"Why?"
"It is too ridiculous and foolish, and the picture—" Her criticism on that score instead of seeking words culminated in another spring, which Paul evaded by wheeling spryly about so that he still faced her.
Paul Howard was an ornamental, attractive specimen of athletic, optimistic American youth; a fine animal of manly, well-knit proportions with no sign of physical weakness or of effeminacy in his person or his face. His countenance was open and ruddy; his eyes clear blue, his hair light brown. His lip was scrupulously clean-shaven, exposing the full, pleasant strength of his father's mouth. Indeed, in conformity with the prevailing fashion among his contemporaries, he wore neither mustache, beard, nor whiskers, as though in immaculate protest against every style of hirsute ornamentation, from the goat-like beard of Methodistical statesmanship to the spruce mustache and well-trimmed whiskers of men of the world of fifteen years earlier. He was a Harvard graduate; he had been on the foot-ball team, and a leading spirit in the social life of the college; had been around the globe since graduation, and spent nearly a year shooting big game in the Rockies and getting near to nature, as he called it, by living on a ranch. All this as preliminary to taking advantage of the golden spoon which was in his mouth at his birth. At twenty-three he had signified that he was ready to buckle down to the responsibilities of guarding and increasing the family possessions, an announcement delighting his father's heart, who had feared, perhaps, lest his only son might conclude to become merely a clubman or a poet. This was the fourth year of his novitiate, much of which had been spent in New York, where Mr. Howard, though his home was in Benham, had established a branch of his banking-house, at the head of which he intended presently to place Paul. On the young man's twenty-fifth birthday the magnate had made him a present of a million dollars so as to put him on his feet and permit him to support a wife. If this were a hint, Paul had taken it. Though absorbed in financial undertakings of magnitude (which had included the electric street-car combination hostile to the aspirations of Emil Stuart), he had wooed and wed one of the prettiest girls in Benham, and he possessed, not many blocks away, a stately establishment of his own. He was accustomed to walk hand in hand with prosperity, and this habit was reflected in the gay and slightly self-satisfied quality of his manliness.

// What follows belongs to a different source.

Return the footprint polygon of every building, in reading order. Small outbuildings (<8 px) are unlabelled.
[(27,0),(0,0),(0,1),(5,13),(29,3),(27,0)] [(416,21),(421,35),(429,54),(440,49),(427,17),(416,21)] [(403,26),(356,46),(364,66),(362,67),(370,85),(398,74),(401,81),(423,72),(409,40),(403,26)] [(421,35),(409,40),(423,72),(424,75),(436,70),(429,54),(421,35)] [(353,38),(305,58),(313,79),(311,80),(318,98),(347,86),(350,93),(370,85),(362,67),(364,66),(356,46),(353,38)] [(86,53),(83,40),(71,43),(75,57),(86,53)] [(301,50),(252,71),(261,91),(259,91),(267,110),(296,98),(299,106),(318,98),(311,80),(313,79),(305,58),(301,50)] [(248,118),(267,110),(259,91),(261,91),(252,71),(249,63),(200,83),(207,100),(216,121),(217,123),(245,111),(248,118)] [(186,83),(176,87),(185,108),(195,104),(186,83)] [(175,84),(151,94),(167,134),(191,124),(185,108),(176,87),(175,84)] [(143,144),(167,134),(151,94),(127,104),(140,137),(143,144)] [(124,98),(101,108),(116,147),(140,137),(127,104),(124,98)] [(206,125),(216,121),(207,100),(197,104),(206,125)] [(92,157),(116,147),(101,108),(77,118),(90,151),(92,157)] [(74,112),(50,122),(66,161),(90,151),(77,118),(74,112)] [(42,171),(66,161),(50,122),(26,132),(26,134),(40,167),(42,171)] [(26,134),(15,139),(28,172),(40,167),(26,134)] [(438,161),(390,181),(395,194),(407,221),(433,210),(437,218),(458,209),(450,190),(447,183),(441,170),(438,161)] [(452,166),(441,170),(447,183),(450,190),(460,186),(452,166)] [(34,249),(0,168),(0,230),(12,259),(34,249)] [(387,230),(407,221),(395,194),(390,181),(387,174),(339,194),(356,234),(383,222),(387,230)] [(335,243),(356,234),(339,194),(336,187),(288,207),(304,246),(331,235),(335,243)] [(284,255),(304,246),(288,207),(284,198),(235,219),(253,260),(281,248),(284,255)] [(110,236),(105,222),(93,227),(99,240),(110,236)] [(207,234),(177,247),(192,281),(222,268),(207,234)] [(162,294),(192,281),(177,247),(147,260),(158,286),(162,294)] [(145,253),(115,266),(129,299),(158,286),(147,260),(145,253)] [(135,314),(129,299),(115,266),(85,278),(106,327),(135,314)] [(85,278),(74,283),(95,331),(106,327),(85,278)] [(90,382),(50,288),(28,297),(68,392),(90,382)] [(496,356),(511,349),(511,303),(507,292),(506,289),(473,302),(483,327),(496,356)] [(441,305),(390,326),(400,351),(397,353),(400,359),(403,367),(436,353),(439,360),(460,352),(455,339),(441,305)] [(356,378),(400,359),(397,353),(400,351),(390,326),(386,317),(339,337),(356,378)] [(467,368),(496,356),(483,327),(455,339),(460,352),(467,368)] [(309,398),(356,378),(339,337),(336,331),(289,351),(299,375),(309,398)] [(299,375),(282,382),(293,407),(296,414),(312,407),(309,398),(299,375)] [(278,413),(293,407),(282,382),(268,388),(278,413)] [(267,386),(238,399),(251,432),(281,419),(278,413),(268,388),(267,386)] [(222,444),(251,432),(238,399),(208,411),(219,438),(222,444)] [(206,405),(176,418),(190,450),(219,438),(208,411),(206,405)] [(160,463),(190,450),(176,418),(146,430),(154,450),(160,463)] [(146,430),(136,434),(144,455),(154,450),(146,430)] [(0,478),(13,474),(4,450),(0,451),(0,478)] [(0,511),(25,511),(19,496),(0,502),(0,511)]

After foiling his cousin for a few moments, with a tantalizing smile, a new idea occurred to him. He held out the newspaper, saying, "Very well then, here it is. I dare you, Lucille, to destroy it. Nothing would induce you to part with it."
Lucille snatched the sheet from his hand, and her ruffled hesitation indicated that to destroy it was the last thing she had intended. In another instant she tore the newspaper into strips with an air of disdain and cast them on the floor. Delighted at the success of his taunt, Paul stooped and gathering the fragments began to piece them together.
"That is only a blind. She knows she can buy a dozen copies to-morrow. Listen, Aunt Miriam, to this gem which I have rescued: 'The fair bride has a complexion of cream of alabaster, with beautiful almond-shaped eyes, and hair of black lustre, which, rising from her forehead in queenly bands, seems the natural throne of the glittering diadem in the picture, one of her choicest bridal gifts.' Could anything be more exquisite and fetching?" He gave a laugh which was almost a whoop of exultation.
"No matter, Lucille," said Mrs. Wilson, coming to her daughter's rescue. "It is only envy on Paul's part. The newspapers did not make half so much of his wedding." In her own heart she did not approve of the publicity, but the sense of importance which it conveyed was not without its effect even on her. Besides, the personal description, though florid in style, was to her maternal eyes not an exaggerated estimate of her daughter's charms.
"The writer was evidently under the spell of her subject," said Mr. Prentiss, gallantly. Though tolerant of banter, especially at clerical gatherings, and partial to Paul Howard as one of the young men whom he desired to draw into closer union with the church, the idea of the possibilities of the newspaper as a dispenser of benefits was still in his mind, and served to minimize the vanity, if any, of his friend's daughter.
"Quite naturally, Mr. Prentiss," retorted the tormenting Paul, "for the subject gave a private audience to the writer only a few days ago."
Paul spoke from the desire to tease, not because he objected actively to the connivance of his cousin with the designs of the press. If the opportunity to do away with the whole practice of prying into and advertising private social matters had been presented to him, he would gladly have embraced it, and welcomed at the same time the further opportunity to tar and feather or duck the race of social reporters. But as an astute and easy-going American he recognized the prevalence of the habit, and though personally he tried to dodge with good humor the impertinent inquiries of press agents, he was not disposed to censure those who yielded to their importunities. Indeed, Paul Howard was so bubbling over with health prosperity, and a generally roseate conception of life as he saw it, that he shrank from active criticism of existing social conditions. He was a strong patriot, and it pleased him to believe that Americans were world-conquerors and world-teachers. Hence that it was the part of good Americans to join hands all round and, avoiding nice strictures, to put their shoulders to the wheel of progress.